Faced with widespread fear that racial distinctions were losing significance, the South decided to define the problem away. People with any ascertainable black ancestry at all were defined as black under the law and stripped of basic rights. The "one drop" laws defined as black even people who were blond and blue-eyed and appeared white.
Black people snickered among themselves and worked to subvert segregation at every turn. Thanks to white ancestry spread throughout the black community, nearly every family knew of someone born black who successfully passed as white to get access to jobs, housing and public accommodations that were reserved for white people only. Black people who were not quite light enough to slip undetected into white society billed themselves as Greek, Spanish, Portuguese, Italian, South Asian, Native American - you name it. These defectors often married into ostensibly white families at a time when interracial marriage was either illegal or socially stigmatized.

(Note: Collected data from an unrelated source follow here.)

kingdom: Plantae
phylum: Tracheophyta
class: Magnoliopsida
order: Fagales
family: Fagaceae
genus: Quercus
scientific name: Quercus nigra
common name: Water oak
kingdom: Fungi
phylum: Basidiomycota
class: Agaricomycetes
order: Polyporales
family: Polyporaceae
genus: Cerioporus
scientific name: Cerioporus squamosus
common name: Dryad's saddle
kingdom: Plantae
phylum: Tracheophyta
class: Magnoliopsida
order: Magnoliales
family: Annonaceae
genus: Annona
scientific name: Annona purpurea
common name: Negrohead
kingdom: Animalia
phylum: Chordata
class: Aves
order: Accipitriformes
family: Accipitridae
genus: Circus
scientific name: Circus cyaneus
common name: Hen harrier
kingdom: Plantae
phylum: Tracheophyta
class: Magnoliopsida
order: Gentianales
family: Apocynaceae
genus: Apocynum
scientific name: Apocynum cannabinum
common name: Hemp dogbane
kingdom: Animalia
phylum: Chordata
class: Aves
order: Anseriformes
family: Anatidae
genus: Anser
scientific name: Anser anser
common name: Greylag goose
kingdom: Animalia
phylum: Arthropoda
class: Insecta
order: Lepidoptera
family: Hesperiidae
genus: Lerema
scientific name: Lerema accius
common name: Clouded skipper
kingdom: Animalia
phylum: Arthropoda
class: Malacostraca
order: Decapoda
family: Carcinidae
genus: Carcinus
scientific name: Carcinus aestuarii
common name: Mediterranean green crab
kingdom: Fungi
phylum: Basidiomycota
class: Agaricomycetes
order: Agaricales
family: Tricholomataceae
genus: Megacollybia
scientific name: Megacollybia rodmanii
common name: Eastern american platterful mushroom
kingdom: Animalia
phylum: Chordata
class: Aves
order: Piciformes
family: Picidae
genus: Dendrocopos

Those of us who grew up in the 1950's and 60's read black-owned magazines and newspapers that praised the racial defectors as pioneers while mocking white society for failing to detect them. A comic newspaper column by the poet Langston Hughes - titled "Why Not Fool Our White Folks?" - typified the black community's sense of smugness about knowing the real racial score. In keeping with this history, many black people I know find it funny when supposedly white Americans profess shock at the emergence of blackness in the family tree. But genetic testing holds plenty of surprises for black folks, too.
Which brings me back to my Asian ancestry. It comes as a surprise, given that my family's oral histories contain not a single person who is described as Asian. More testing on other family members should clarify the issue, but for now, I can only guess. This ancestry could well have come through a 19th-century ancestor who was incorrectly described as Indian, often a catchall category at the time.
The test results underscore what anthropologists have said for eons: racial distinctions as applied in this country are social categories and not scientific concepts. In addition, those categories draw hard, sharp distinctions among groups of people who are more alike than they are different. The ultimate point is that none of us really know who we are, ancestrally speaking. All we ever really know is what our parents and grandparents have told us. By Brent Staples. Published: October 31, 2005.